## [任务目标]
1/ 请根据这段关于“老头儿”的回忆文字回答下列问题。
(a) 在央视影视之家的食堂吃饭时，一桌人有默契地不提什么？
(b) 某台晚会的招待晚宴上，他身后的电视机正在播哪部剧？
(c) 本山传媒的基地位于哪里？
2/ 请接续这段关于“老头儿”的回忆文字，从最后一句之后往下写。

眼瞅他吃过最平静的一顿饭,还是在最不平静的春晚时分。那时去临近过年就变得“全国知名”的央视影视之家“探营”,跟着老头儿的队伍去食堂蹭饭,依旧是编剧演员都围在身边,却俨然没有那种浩浩荡荡的气势。老头儿闷不吭声坐下来,食堂里也没人冲他张望,服务员见惯不怪地也不过度热情,几个家常菜一桌人吃得酣畅淋漓。其间也聊聊家常,互有默契地不提春晚作品。
再后来的一些饭桌上,多数场景是我在汹涌的人群里遥望他,身边的人一个个急切地上前寒暄敬酒,就连主办方有时也深怕“意思不到位”,安排人敬了一杯又一杯,一圈又一圈。某台晚会的招待晚宴,他被拱上了主位,身后有台电视机,正好在播《乡村爱情》,戏里王大拿优哉游哉地小酌,他在戏外脸色从白转红,从红转白。末了被搀扶出门,还得应付一拨拨的服务员追星需求。
他总念叨着东北那点儿酸菜。大年三十还从沈阳捎过来,宝贝疙瘩似的收着,专门在录完节目开车回沈阳的路上给徒弟们做,其实徒弟多的时候一人还不够一口,他说,是个念想,蹭车回家且虎口掏食的东北姑娘说:“真把眼泪吃出来了。”如果请朋友吃饭,那必然还是酸菜,还必须是在本山传媒的基地食堂里—一桌桌地上酸菜火锅,涮品均属寻常,无外乎羊肉宽粉,却被他拿去给张艺谋林志玲献宝,他说,吃到这些才算是真回家了,也清净干净省事,旁人听了,竟觉出几分心酸无奈。
基地地处沈阳市郊,一到晚上人烟稀少,安静得有些过分,尤其是入冬后更是近乎死寂。凌晨1点,他在外面溜达,凌晨4点,还在外面溜达。电梯里碰到,轻问一句您还不睡?他睁着血红的眼睛,说这就睡,睡不着。尤其是到了春晚时节,愈发整宿整宿不成眠,就拉着编剧一遍遍地过台词,身边人都被折磨得不成样子。每次都有记者问他怎么还不退,他说他哪里不想退,退不了。如何退得了,有小沈阳,有王小利,还有宋小宝,还有刘小光,还有他说,做人家师傅,得对人家负责,别让人家父母家人不放心,指定给带好。

## [数据部分]
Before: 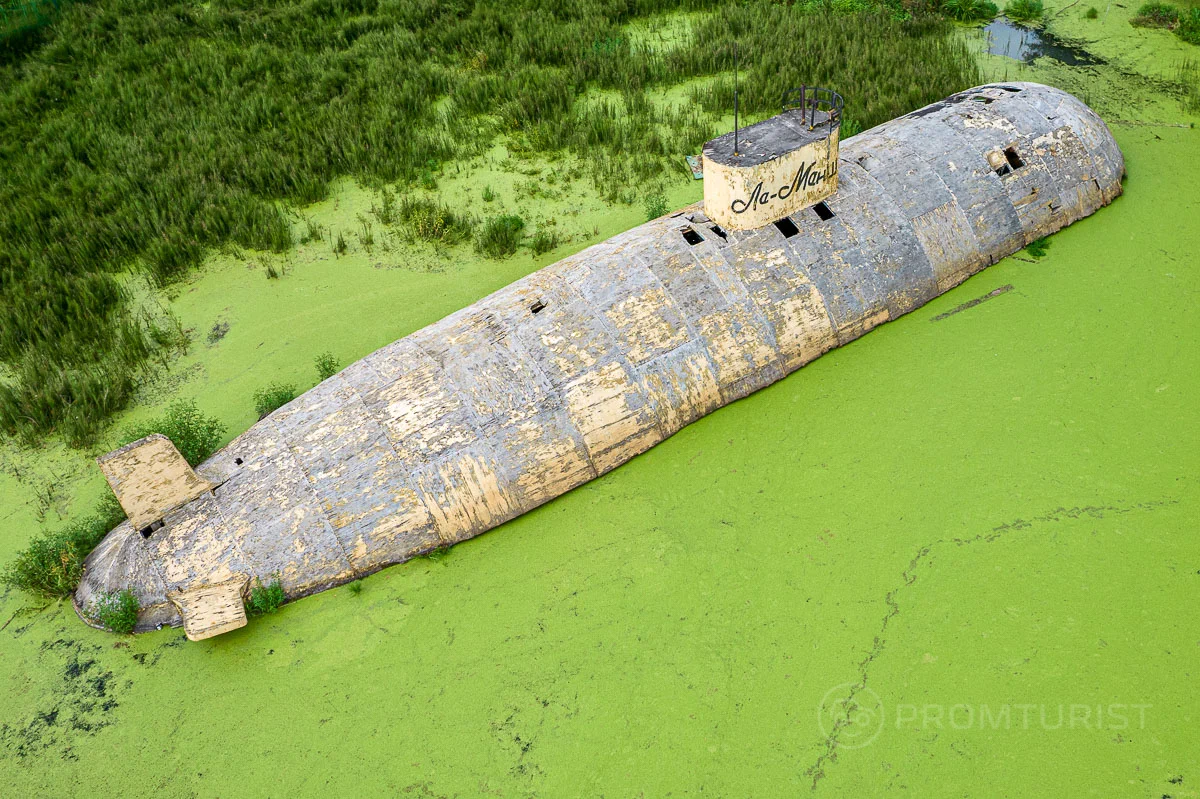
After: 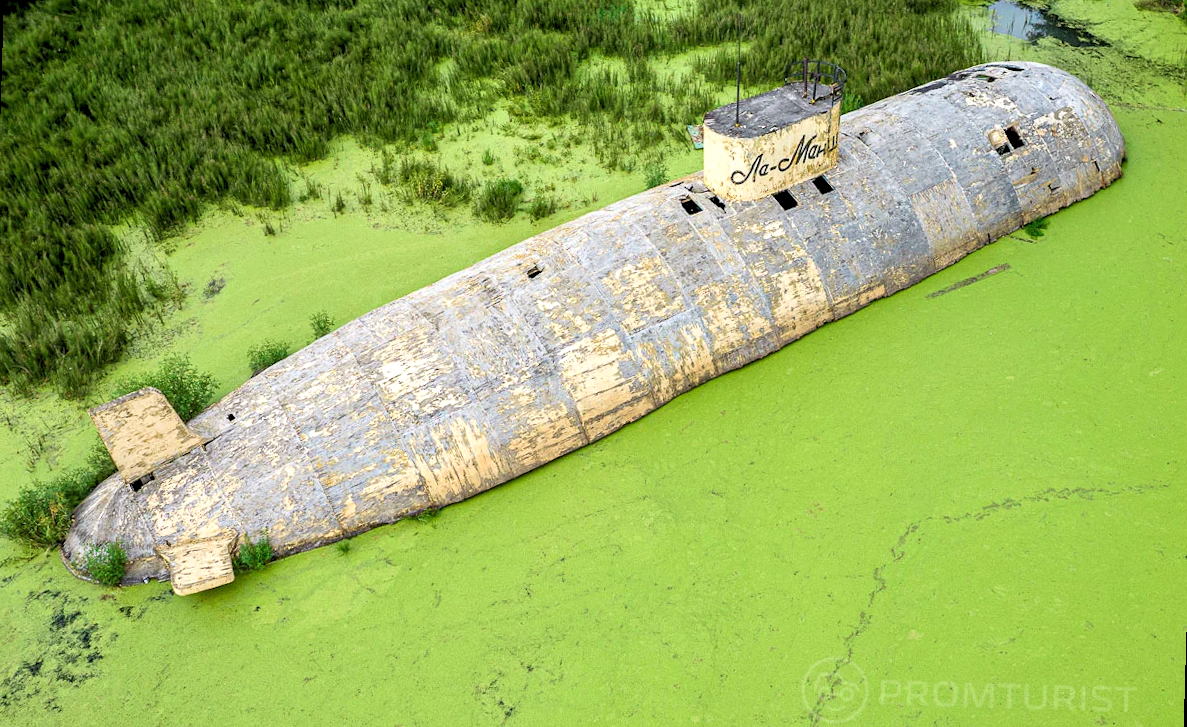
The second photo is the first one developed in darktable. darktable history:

## [参考答案]
1/
(a) 春晚作品。
(b) 《乡村爱情》。
(c) 沈阳市郊。

2/
有一年春晚的后台,零点敲钟后,小沈阳这些徒弟,恭恭敬敬地跪地磕头拜年,老头儿把摄影摄像赶了出去,背着给他们发了一份厚厚的压岁钱,凑热闹如我后来也在团圆饭上被封一二。第二天铺天盖地居然是“赵本山掌掴小沈阳”,身边人出离愤怒,老头儿摆了摆手,说回家过年了。就像冬日的早上,在基地门口看见几乎一夜没睡的老头儿,正着急忙慌地去开车:“好久没回家了,儿子闺女想他们老爸了。”那刻,特别真实。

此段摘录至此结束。